[start of SUPPLIED TEXT]
Supreme Court declares Minimum Income Requirement Lawful for Sponsors with Foreign Partners

Supreme Court declares Minimum Income Requirement Lawful for Sponsors with Foreign Partners

28 March 2017

Thousands will continue to be barred from entry to the UK following the Supreme Court’s Ruling in MM Lebanon and Others v SSHD [2017] UKSC 10. When it comes to the welfare of children however, the rules and instructions behind the threshold requirement have been found to be unlawful.

The Problem

The current system was introduced in July 2012 when the Home Office was headed by now Prime Minister Theresa May. Under Section E-ECP of the Immigration Rules there is a minimum gross annual income requirement, which is set at £18,600, for a UK sponsor who wishes for their foreign partner to join them in the UK. The minimum income requirement (MIR) reflects the income at which a British family generally ceases to be able to access income-related benefits. On top of the £18,600 minimum threshold, a Briton must earn an additional £3,800 for any first dependent child and £2,400 for each further child. Alternatively the couple are required to have substantial savings, namely £16,000 plus two and a half times the shortfall in the sponsor’s earnings. Estimates differ as to the proportion of the adult population that can meet the rules but it is clear that a substantial number can not, particularly those with children.
[end of SUPPLIED TEXT]
[start of EXTRACTED MATERIAL]
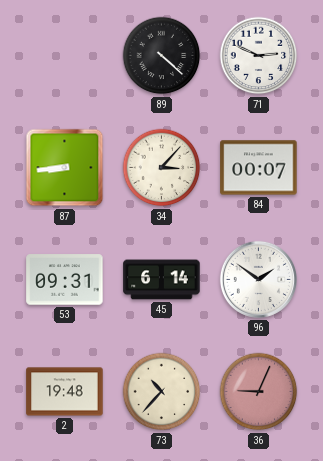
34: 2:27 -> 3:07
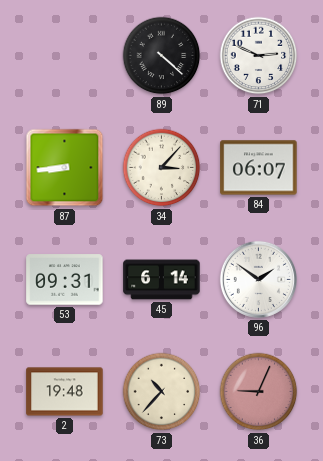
84: 00:07 -> 06:07
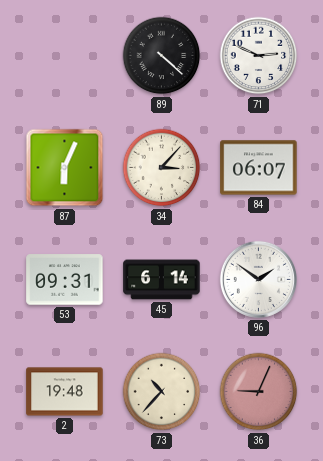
87: 8:44 -> 6:04
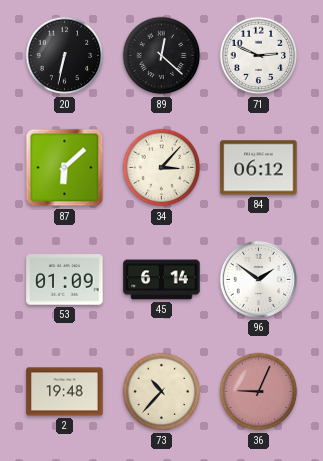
20: none -> 6:32
89: 4:22 -> 12:22
87: 6:04 -> 6:08
84: 06:07 -> 06:12
53: 09:31 -> 01:09
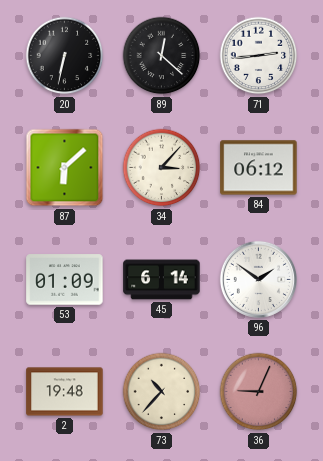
71: 2:49 -> 2:44
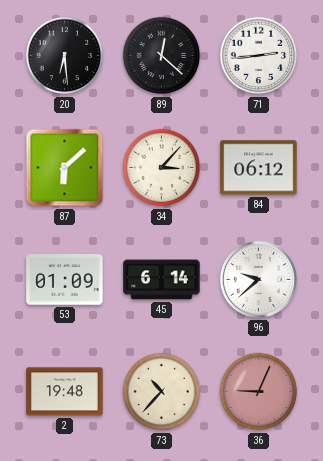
20: 6:32 -> 6:29
96: 1:51 -> 9:38
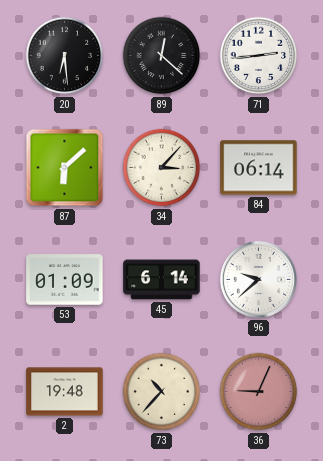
84: 06:12 -> 06:14
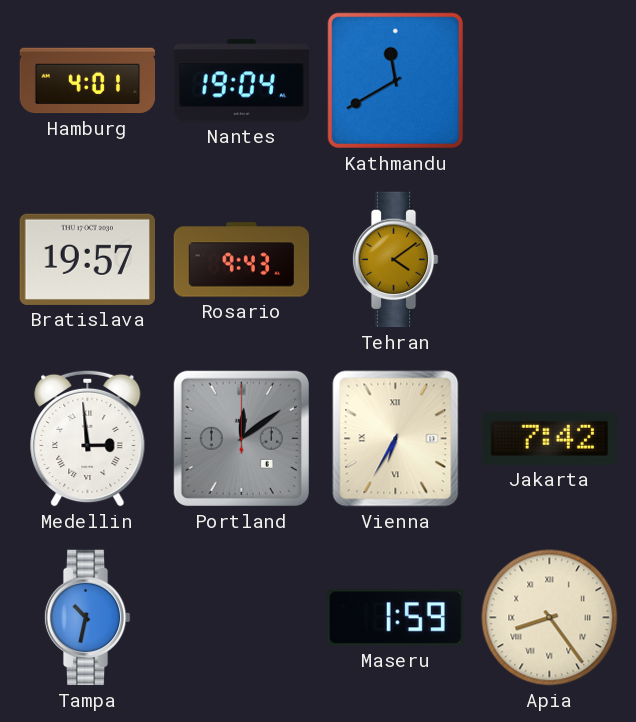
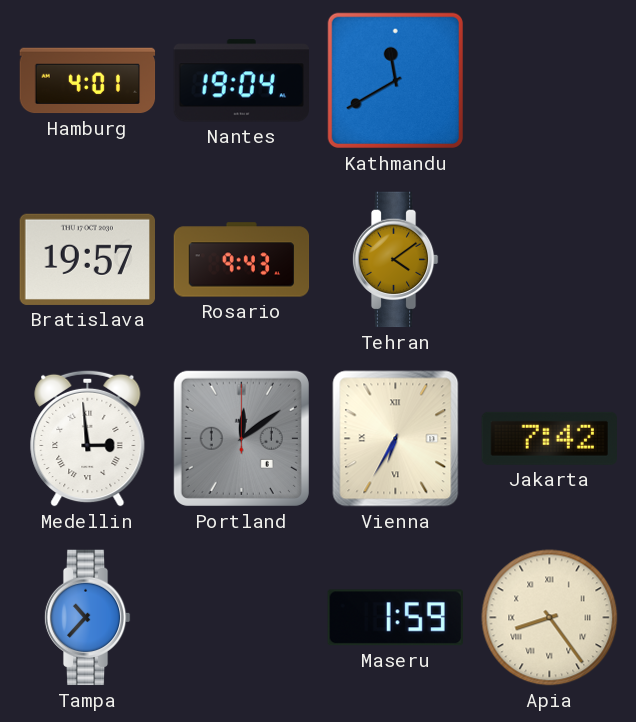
Tampa: 10:32 -> 10:37
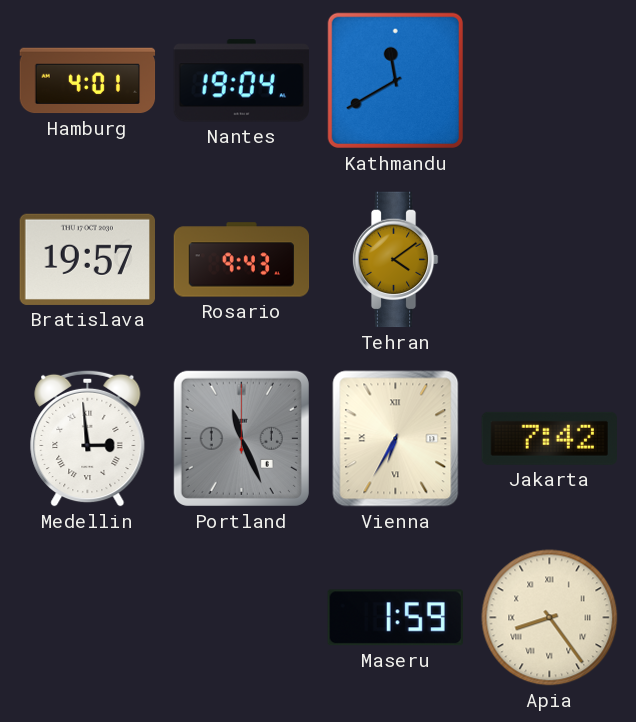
Portland: 12:09 -> 11:26
Tampa: 10:37 -> none
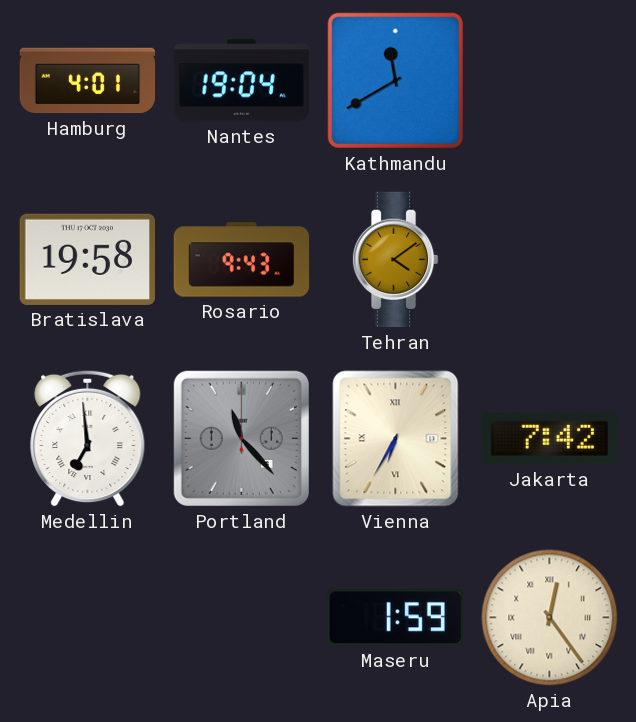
Bratislava: 19:57 -> 19:58
Medellin: 2:59 -> 6:59
Portland: 11:26 -> 11:23
Apia: 8:24 -> 12:24
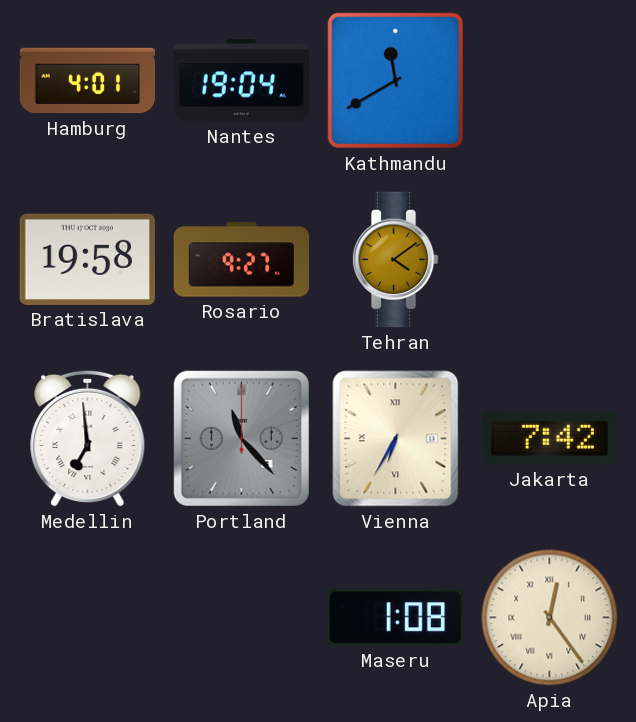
Rosario: 9:43 -> 9:27
Maseru: 1:59 -> 1:08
[end of EXTRACTED MATERIAL]
§ **STATED TASK**:
Extend the minimum income article, picking up after its last sentence. The listing comes from a separate source unrelated to the minimum income article.

§ **ANSWER TO THIS EXERCISE**:
The current system has accordingly resulted in thousands of Skype Families. Skype Families is a term which was coined by the Children’s Commissioner in 2015[1] and is used when describing for example the significant number of British children who can only communicate with one of their parents through Skype. Many of the children interviewed for the commissioner’s research were reported to suffer from stress and anxiety which affected their well being and development.

The Judgment of the Supreme Court

The decision in MM (Lebanon) and Others v SSHD [2017] UKSC 10 has produced in effect two key results. Firstly, the MIR has been found to be lawful and not incompatible with convention rights or other common law. Secondly, whilst the first result may be a huge blow to many, it has now also been also been found that the rules fail unlawfully to give effect to the duty of the Secretary of State in respect of the welfare of children under section 55 of the Borders, Citizenship and Immigration Act 2009.

To assist our readers further, we have already extracted below the key paragraphs on these two points from the forty page judgment of Lady Hale and Lord Carnwath.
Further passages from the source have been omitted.